COVID-19 patients from North American, European and Middle East countries suffer more severe liver, kidney and heart damage

Objectives:
Are there differences in clinical manifestations between COVID-19 patients from the East (East and South-East Asian countries including China, South Korea and Thailand) and the West (North American, European and Middle East countries, including the United States, Italy, France and Iran)?

Study design:
This review article included 57 studies, describing 19,353 patients. Of these, 45 studies with 8,416 patients were from the East, while 12 studies with 10,937 patients were from the West.

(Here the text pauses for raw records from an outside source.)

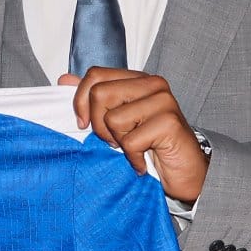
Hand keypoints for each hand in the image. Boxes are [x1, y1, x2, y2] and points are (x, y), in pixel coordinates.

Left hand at [59, 68, 207, 204]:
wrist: (186, 174)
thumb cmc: (150, 148)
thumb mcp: (116, 123)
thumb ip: (92, 99)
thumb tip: (64, 80)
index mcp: (138, 80)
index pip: (95, 75)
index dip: (81, 101)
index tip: (83, 124)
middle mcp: (152, 84)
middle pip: (99, 94)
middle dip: (99, 126)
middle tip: (115, 142)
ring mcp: (163, 101)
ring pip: (112, 119)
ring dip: (118, 143)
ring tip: (135, 149)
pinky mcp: (169, 122)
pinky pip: (130, 141)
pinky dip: (133, 158)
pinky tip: (144, 161)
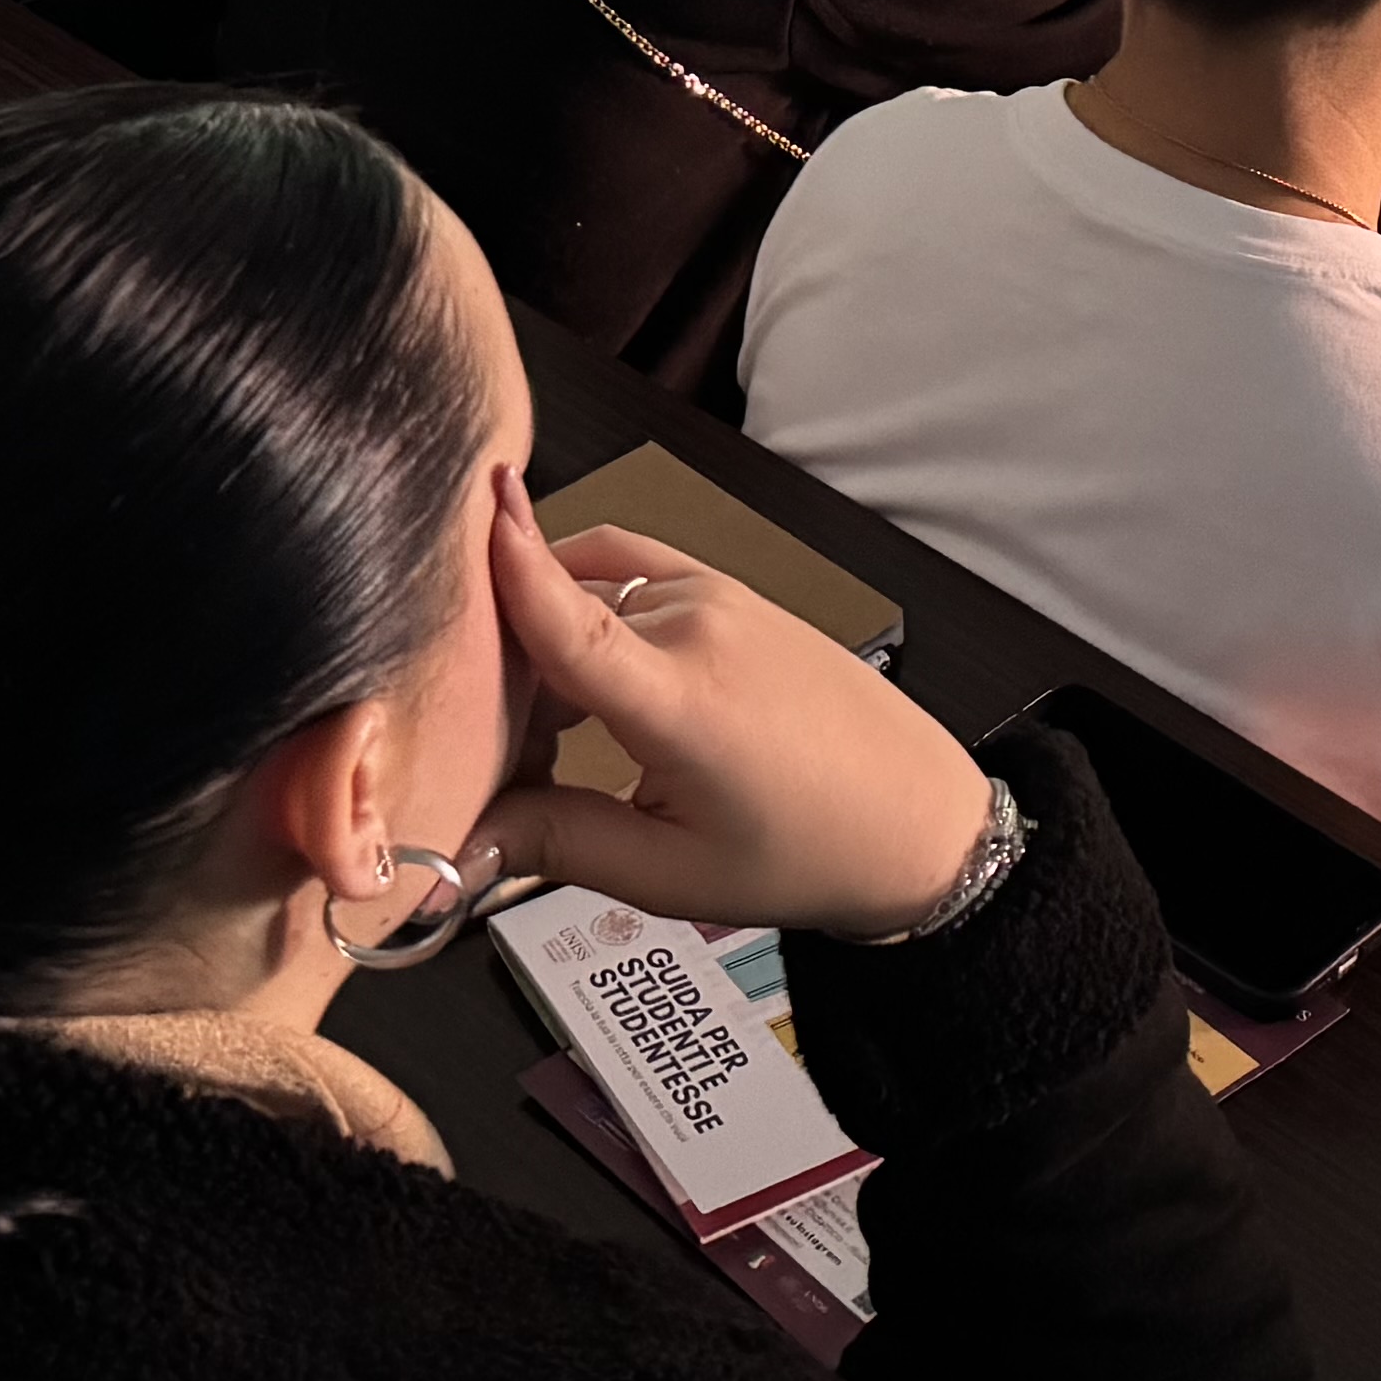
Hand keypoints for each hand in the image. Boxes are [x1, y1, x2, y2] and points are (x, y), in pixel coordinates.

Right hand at [483, 490, 994, 939]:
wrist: (915, 819)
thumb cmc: (811, 848)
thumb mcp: (669, 874)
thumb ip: (556, 844)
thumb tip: (464, 840)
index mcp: (680, 697)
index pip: (569, 613)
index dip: (511, 561)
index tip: (467, 506)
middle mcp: (698, 626)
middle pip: (557, 613)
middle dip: (502, 670)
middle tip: (496, 757)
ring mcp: (718, 598)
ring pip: (590, 590)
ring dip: (548, 641)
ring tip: (549, 732)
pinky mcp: (729, 592)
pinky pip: (632, 573)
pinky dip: (589, 606)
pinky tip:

Results and conclusions:                
The investigators found that results indicated that the incidences of cough, headache, dizziness, nasal congestion and digestive symptoms in COVID-19 patients from the East were lower than those in the West.

The investigators found the laboratory data showed that there were no significant differences in the levels of lymphocytes, leukocytes, C-reactive protein and platelet counts between the two groups.

The investigators found, in addition, results also showed that the incidence of cardiac and kidney injury, as well as increased levels of creatinine, alanine transaminase and aspartate transaminase, were significantly higher in patients from the West than from the East.

The investigators concluded that there are differences in the clinical manifestations of COVID-19 in patients from the East and the West. COVID-19 patients from the West (North American, European and Middle East countries, including the United States, Italy, France and Iran) appear to suffer more severe liver, kidney and heart damage due to COVID-19 infection.

Original title:
East-West differences in clinical manifestations of COVID-19 patients: A systematic literature review and meta-analysis by Liu X, Li X, [...], Zhang H.